Thanks, yes this sounds like the best way to go. I have 5 rows now, which take up about half of the available space in that location. The rows are around 300 ft long, but I shortened them last week by 50 feet in pulling out a few of the vines...reason is because they were just too close to a busy road. 

It's hard to see it because so far the planning has been all in my head. Really hard to get organized...just when I think I have the plan, I go out there and get overwhelmed...


----------



## nephils (Mar 29, 2016)

Well, I started working on fixing the existing trellis...pulled out all of the wire and was able to come-up with a longer-mid term plan to re-wire everything and remove some of the posts. The existing trellis was built with wood posts every 6-10 feet, so I'm able to remove some to end up with posts about every 21-28 feet. This will work for a while, and also will give me more vision into what's there. It took me about 3 hours to hang one wire ...now that I got the hang of it hopefully the remaining 9 will go much more smoothly


----------



## saddlebronze (Apr 3, 2016)

This whole topic is one that all vineyard owners have to deal with. And for what its worth, the hind sight is 20/20 here. The first question seems to be if you are going to be a hobbyist or a commercial vineyard. If you are going commercial, you have to grow what people will buy. If you are a hobbyist, you can afford to grow what you like, but it is a battle between what will grow well on your site and what you like. For certain, taste all the wines from grapes you think you want to grow and see if you like them. Then read up on whether they will grow where you are. Also if you want, do a test plot of the candidates and "promote" the ones that make it to the main vineyard. That's what I did. Even with all that I am going to rip out a lot of rows in the main vineyard and convert them to Petite Pearl as it seems to be the best low acid red out there right now. Best of Luck.


----------



## nephils (Apr 22, 2016)

Thanks for the replies. I have now completely rewired the existing trellis, removed the excess/rotting posts, and got the existing vines ready for the season...at least I might get one more year to see what kind of grapes are there now.

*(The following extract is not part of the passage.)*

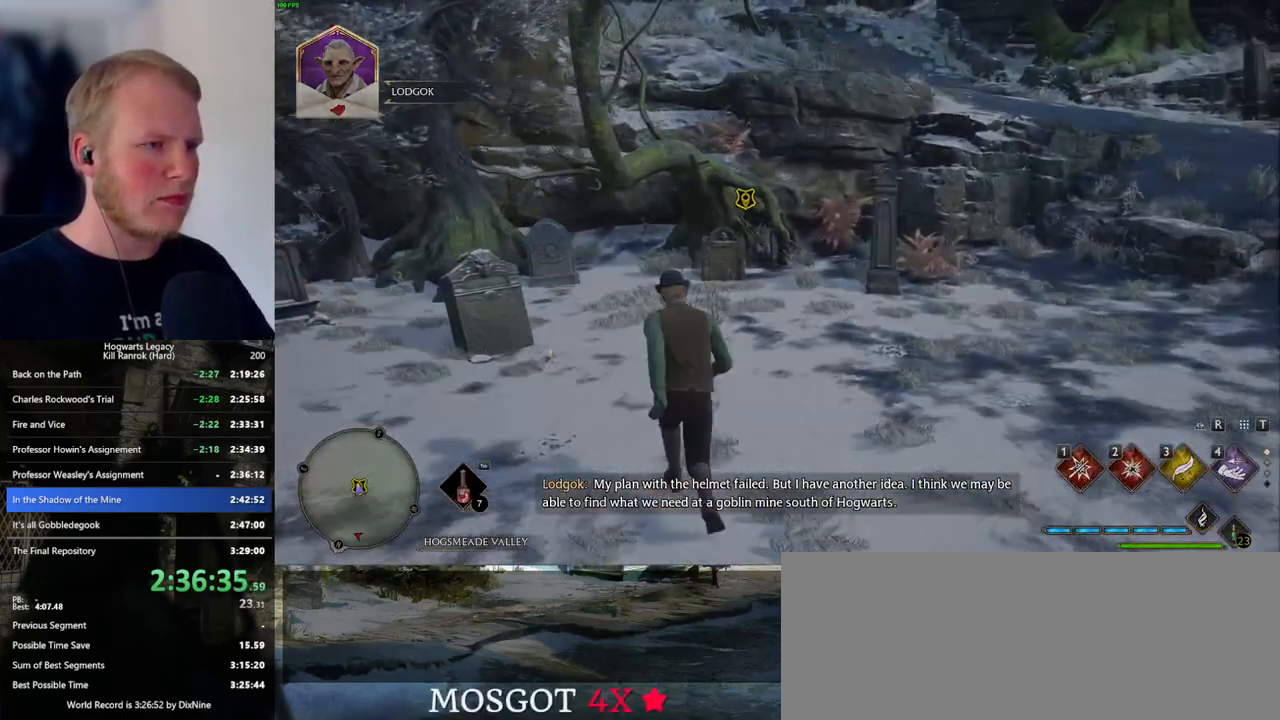
{"keys": [], "mouse": [], "events": [[17, "f", "up"], [17, "w", "up"], [100, "f", "down"], [167, "f", "up"], [250, "f", "down"], [317, "f", "up"]]}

Meanwhile, I planned out a 6th row of only 10 test vines - Oberlin Noir. My plan is to add 10 petit verdot and 10 cabernet franc to this row eventually, but I will see how the oberlin noir does. Has anyone tried this variety? I have never, and I can't find much info on it, but we'll see!


----------



## grapeman (Apr 22, 2016)

A friend of mine had them growing near me and they did moderately well. It made an excellent wine and was great in blends. I wanted to get some from him to try but unfortunately he passed away going on two years ago now before I could get some.


----------